Recall that Gucci’s new artist station adds increased 45 percent over 15 days. The 11 comparable artists averaged growth of 21 percent—just under half of Gucci’s growth rate. Only Drake’s 53-percent gain following the release ofViews was greater. Put another way, the release of Everybody Watching could reasonably have been expected to increase Gucci’s artist station adds 21 percent over 15 days. The ATL takeover would have doubled it.
The new artist station add is an important metric. It means a listener has created a station based on a particular artist and, most importantly, signals the listener wants to hear more of that artist’s songs.
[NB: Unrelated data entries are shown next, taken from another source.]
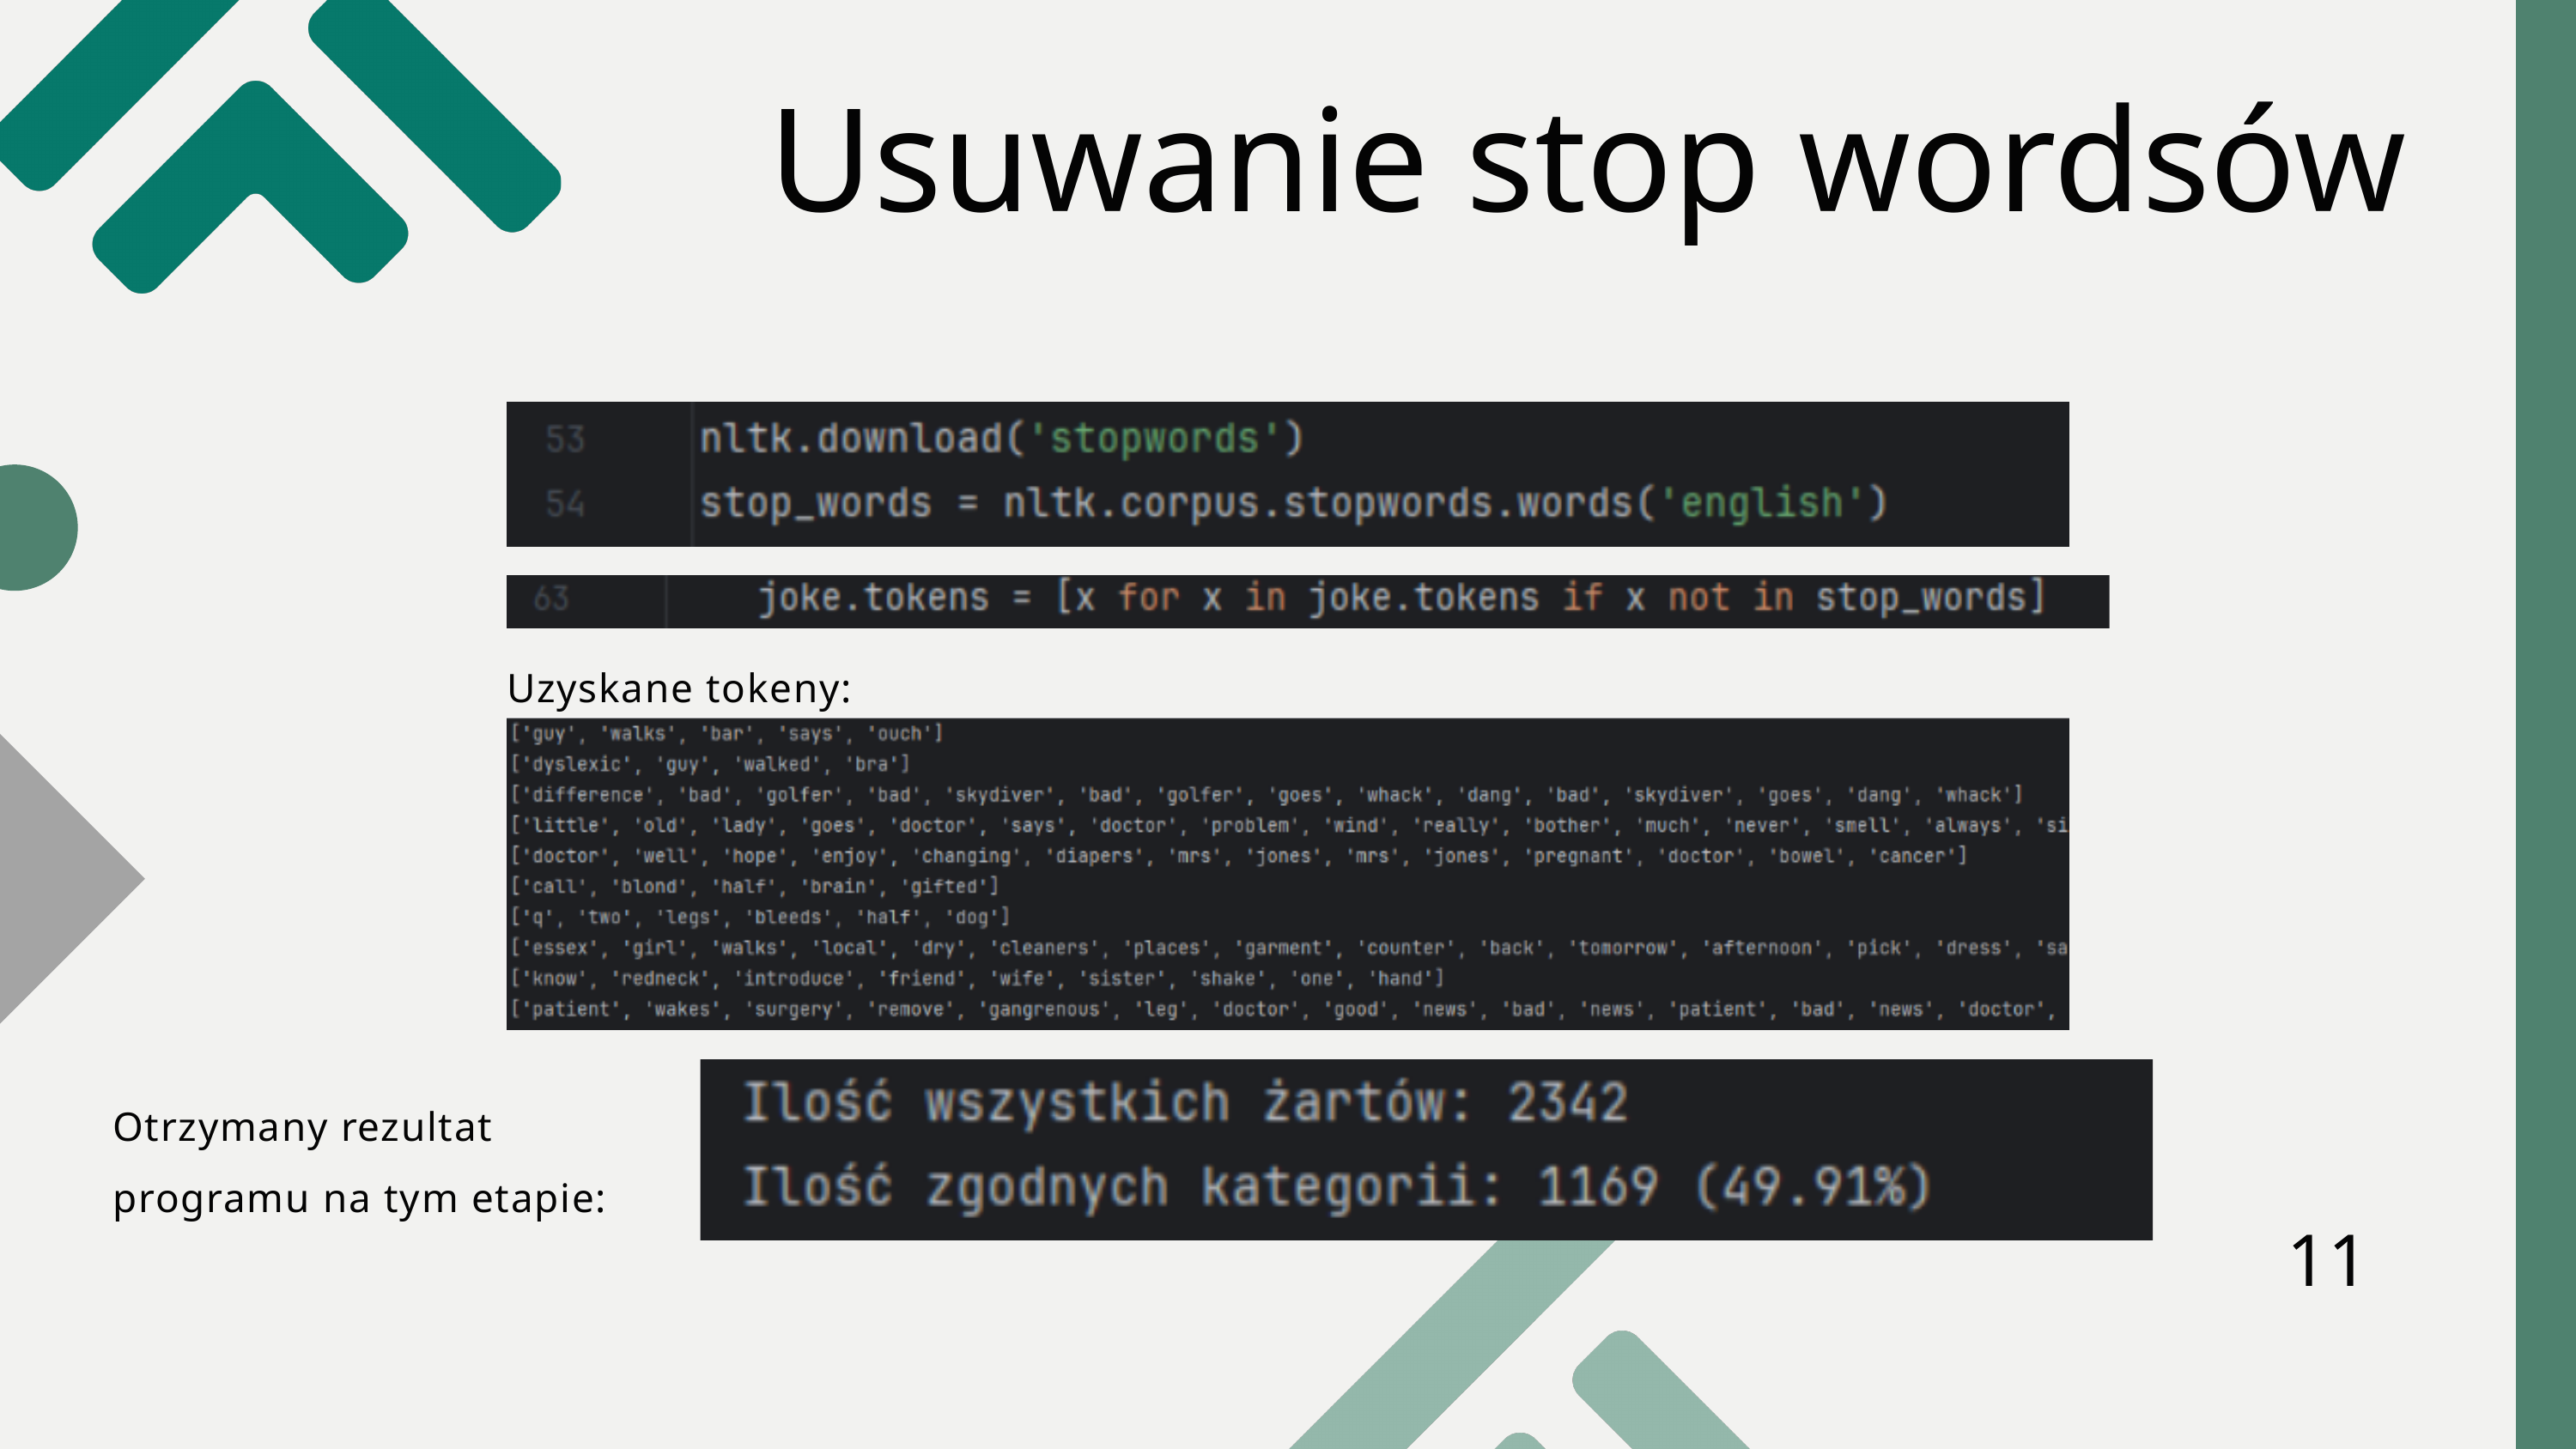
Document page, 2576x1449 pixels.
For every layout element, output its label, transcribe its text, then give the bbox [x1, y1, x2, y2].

text_box 11 [2275, 1200, 2380, 1300]
text_box [506, 575, 2110, 628]
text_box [2515, 0, 2576, 1449]
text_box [0, 464, 78, 591]
text_box [0, 0, 562, 294]
text_box [506, 402, 2069, 547]
text_box Uzyskane tokeny: [507, 640, 1682, 716]
text_box [1254, 1240, 1826, 1449]
text_box [700, 1059, 2154, 1240]
text_box Otrzymany rezultat programu na tym etapie: [112, 1078, 1288, 1291]
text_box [0, 661, 145, 1097]
text_box Usuwanie stop wordsów [769, 82, 2432, 240]
picture [506, 717, 2070, 1031]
For example, if you’re listening to The Beatles and you start a new station based on the band, you’ve now got a station that’s going to play you such artists as Credence Clearwater Revival, The Rolling Stones and Queen — and you’ll hear more Beatles songs, too. Just as a Facebook “like” is an indication of interest, so too is the artist station.
In reality, the takeover’s impact was far greater. This analysis focused just on one metric. Much more happened. Gucci recorded artist audio messages heard by 1.5 million listeners encouraging them to buy the album and single, “First Day Out Tha Feds.” Listeners undoubtedly started stations from one of Gucci’s songs. They probably thumbed his songs, too. And they listened his music.